◆ **What this task involves**:
Give back every record word for word, but keep the pictures out.
= Beginning of Section =
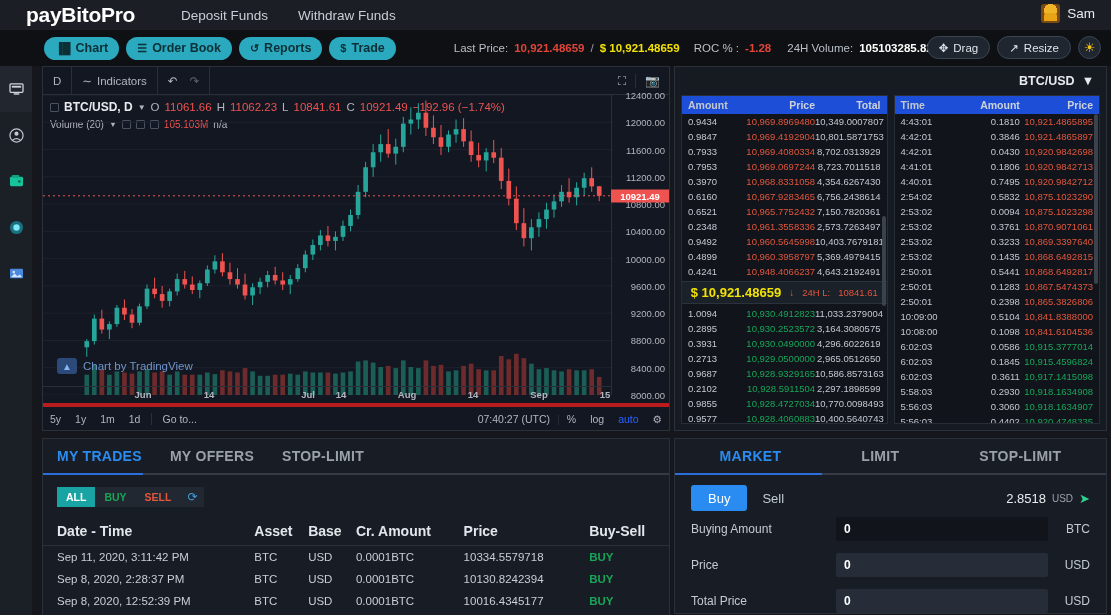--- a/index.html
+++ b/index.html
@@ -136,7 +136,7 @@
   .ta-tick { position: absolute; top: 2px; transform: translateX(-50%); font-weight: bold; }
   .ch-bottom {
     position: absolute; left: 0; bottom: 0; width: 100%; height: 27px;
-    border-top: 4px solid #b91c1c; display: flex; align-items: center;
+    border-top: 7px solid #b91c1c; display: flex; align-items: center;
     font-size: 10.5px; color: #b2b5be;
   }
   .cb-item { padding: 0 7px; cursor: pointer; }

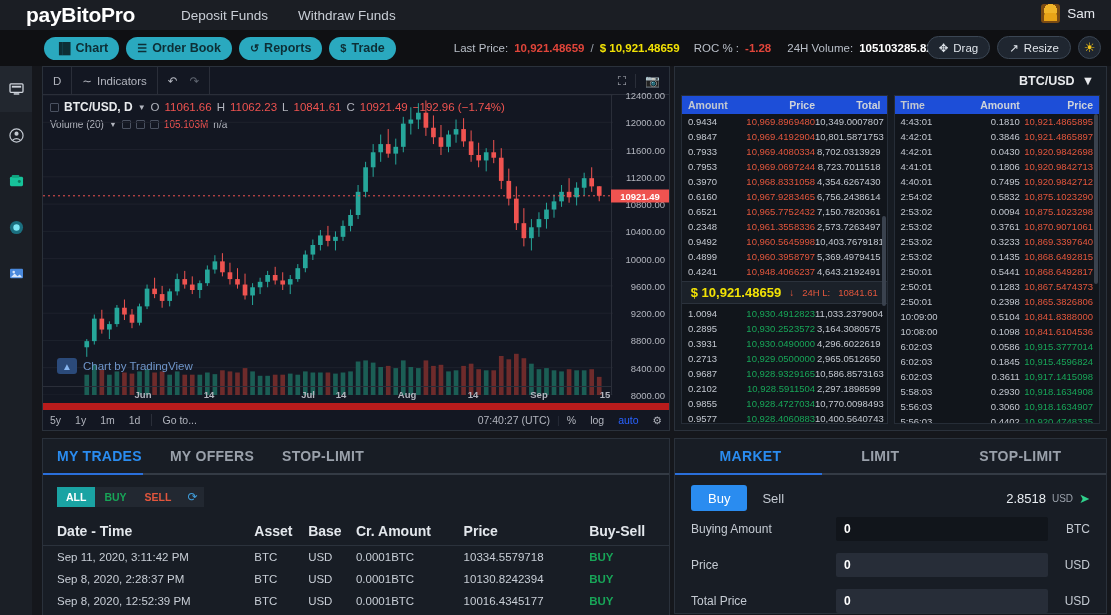--- a/index.html
+++ b/index.html
@@ -226,7 +226,7 @@
     height: 26px; padding: 0 15px; font-size: 13px; cursor: pointer;
     font-family: "Liberation Sans", sans-serif;
   }
-  .bal { margin-left: auto; display: flex; align-items: center; gap: 6px; }
+  .bal { margin-left: auto; display: flex; align-items: flex-start; }
   .bal-num { color: #e8ecf1; font-size: 13px; }
   .bal-cur { color: #9aa1ab; font-size: 10px; }
   .cursor-ico { color: #2fd18c; font-size: 13px; }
= End of Section =
◆ **Answer section**:
--- a/index.html
+++ b/index.html
@@ -136,7 +136,7 @@
   .ta-tick { position: absolute; top: 2px; transform: translateX(-50%); font-weight: bold; }
   .ch-bottom {
     position: absolute; left: 0; bottom: 0; width: 100%; height: 27px;
-    border-top: 4px solid #b91c1c; display: flex; align-items: center;
+    border-top: 7px solid #b91c1c; display: flex; align-items: center;
     font-size: 10.5px; color: #b2b5be;
   }
   .cb-item { padding: 0 7px; cursor: pointer; }

--- a/index.html
+++ b/index.html
@@ -226,7 +226,7 @@
     height: 26px; padding: 0 15px; font-size: 13px; cursor: pointer;
     font-family: "Liberation Sans", sans-serif;
   }
-  .bal { margin-left: auto; display: flex; align-items: center; gap: 6px; }
+  .bal { margin-left: auto; display: flex; align-items: flex-start; }
   .bal-num { color: #e8ecf1; font-size: 13px; }
   .bal-cur { color: #9aa1ab; font-size: 10px; }
   .cursor-ico { color: #2fd18c; font-size: 13px; }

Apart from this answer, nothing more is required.